“Hinei Lakachti Et HaLviim MiToch Bnei Yisrael,” “I have taken the Leviim from among Bnei Yisrael” (BeMidbar 3:12).
When the Leviim are selected, the Torah uses the language of MiToch, from among the Children of Israel. There are other similar verses, such as “Take the Leviim from among Bnei Israel and purify them” (8:6) and “They are given over… to Me from among the Children of Israel” (8:16). Rav Yosef Chaim Sonnenfeld explains that the Torah is teaching us that the Leviim are not a separate Jewish society, but rather full-fledged and embedded members of the Jewish community.
Rav Yosef Chaim goes on to explain that there is an allusion to this integration in the very word לויים. The letters of Yisrael are י' ש' ר' א' ל', or, writing out the names of these letters in full, יוד שין ריש אלף למד. The middle letters of these words are “ו י י ל מ,” the very letters that make up the word לויים. This alludes to the fact that the Levites truly come “from the middle (midst) of Israel!”

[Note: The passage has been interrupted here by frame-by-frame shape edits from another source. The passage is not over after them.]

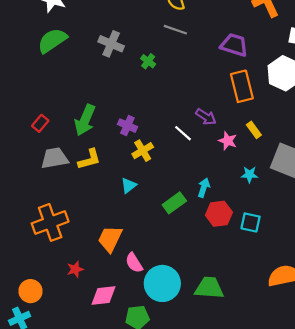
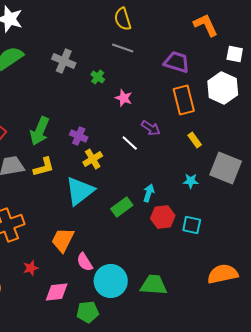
pink star: (228, 141) -> (124, 98), moved
cyan triangle: (129, 185) -> (80, 191), size x2.0

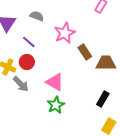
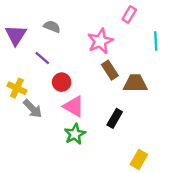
pink star: (65, 33) -> (100, 41), moved
red circle: (27, 62) -> (62, 82), moved
black rectangle: (103, 99) -> (115, 118), moved

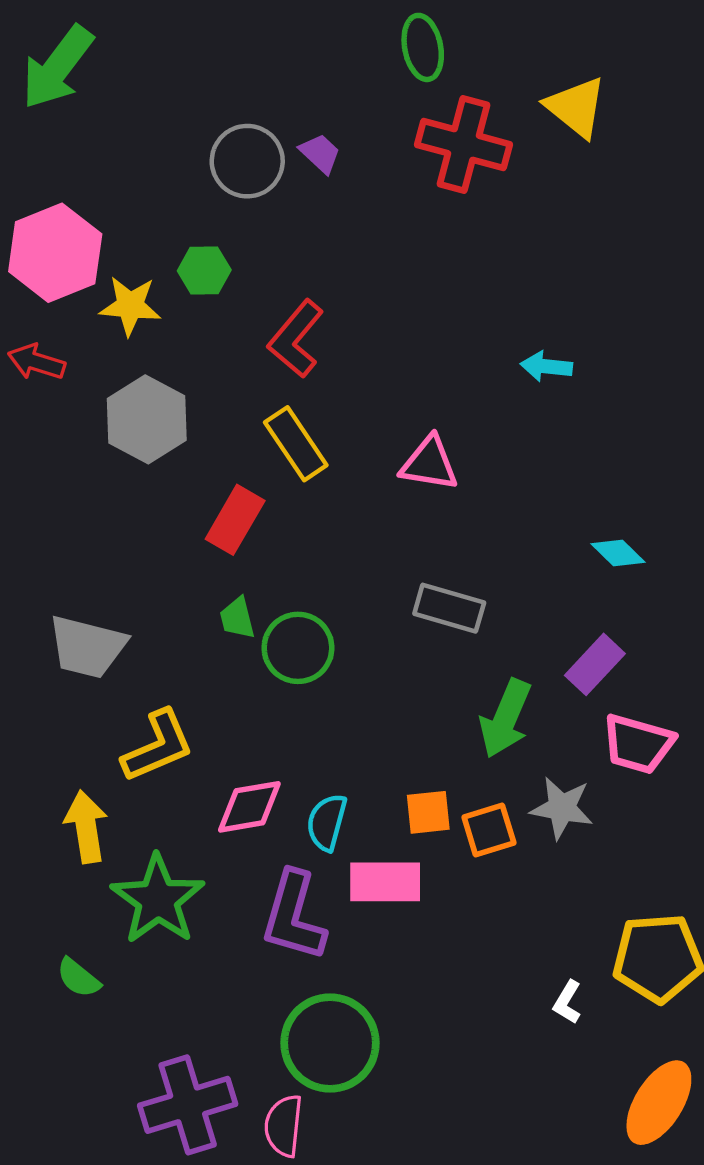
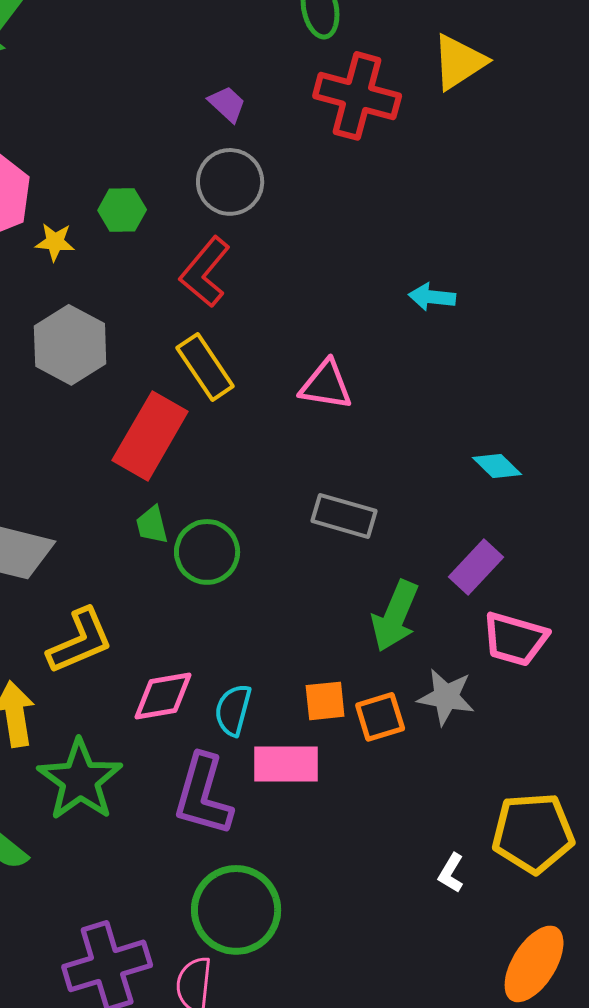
yellow triangle: (576, 107) -> (459, 62), turned 48
gray circle: (247, 161) -> (230, 182), moved
yellow star: (130, 306) -> (55, 242), size x0.7
red rectangle: (235, 520) -> (150, 436), size x1.4

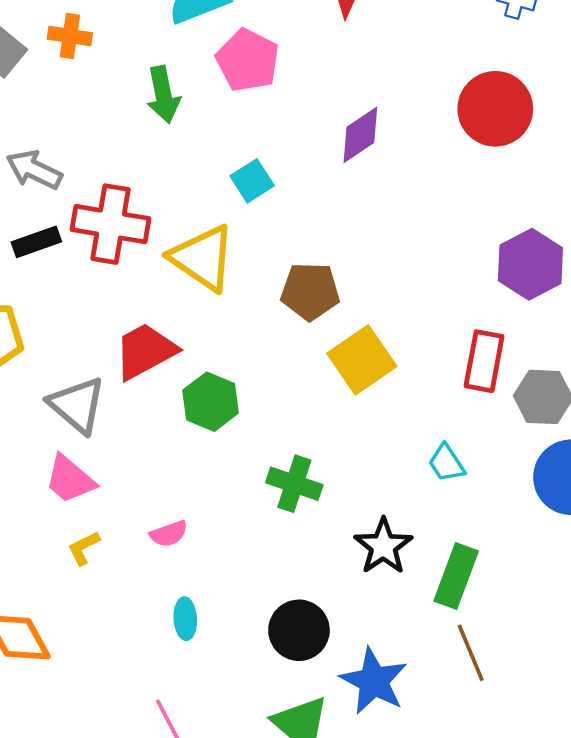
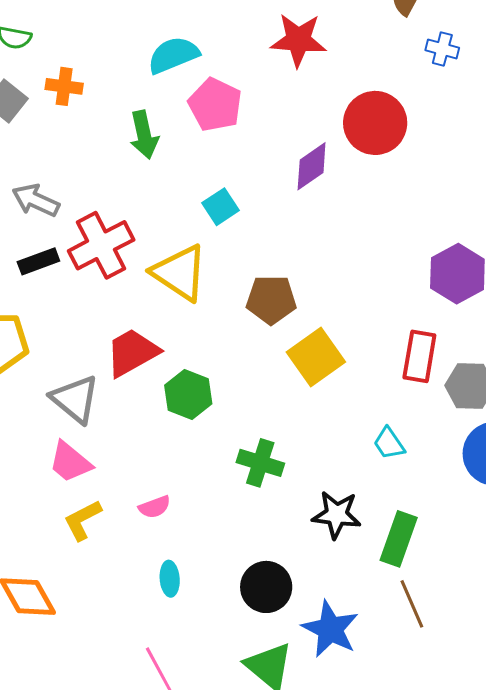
red circle: (495, 109) -> (375, 123), moved
red cross: (111, 224) -> (101, 245), turned -36
black star: (383, 546) -> (337, 515), turned -30
yellow L-shape: (84, 548) -> (83, 520), size x1.4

Yaakov Avinu blessed Levi and his descendents that they should be the teachers of Klal Yisrael. The successful teacher is not a simple disseminator of knowledge. Whether the subject is Torah or Chochmah, the successful teacher is embedded within the community. A successful Yeshiva high school teacher can have a far-reaching impact, often extending long after graduation. I taught at two universities before coming to TABC. With a few exceptions, the relationship between a professor and his students is for the most part proper and does not extend much beyond the university. In the Yeshiva world, I find the connection often continues long after graduation. Indeed, Rabbi Jachter and I are trying to find a way to attend the upcoming weddings of two alumni who are getting married on the same date. It is this closeness which sets the Yeshiva teacher apart from those who teach in other institutions and helps make the profession so rewarding.